## EXERCISE AIM
Please copy every record exactly as it is written.

## GIVEN DATA
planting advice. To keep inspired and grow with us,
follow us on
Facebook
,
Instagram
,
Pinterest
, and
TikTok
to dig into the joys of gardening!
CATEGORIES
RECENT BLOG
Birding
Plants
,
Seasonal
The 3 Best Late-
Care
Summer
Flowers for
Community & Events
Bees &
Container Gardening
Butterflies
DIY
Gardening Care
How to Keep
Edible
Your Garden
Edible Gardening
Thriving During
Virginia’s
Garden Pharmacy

## WRITTEN ANSWER
planting advice. To keep inspired and grow with us,
follow us on
Facebook
,
Instagram
,
Pinterest
, and
TikTok
to dig into the joys of gardening!
CATEGORIES
RECENT BLOG
Birding
Plants
,
Seasonal
The 3 Best Late-
Care
Summer
Flowers for
Community & Events
Bees &
Container Gardening
Butterflies
DIY
Gardening Care
How to Keep
Edible
Your Garden
Edible Gardening
Thriving During
Virginia’s
Garden Pharmacy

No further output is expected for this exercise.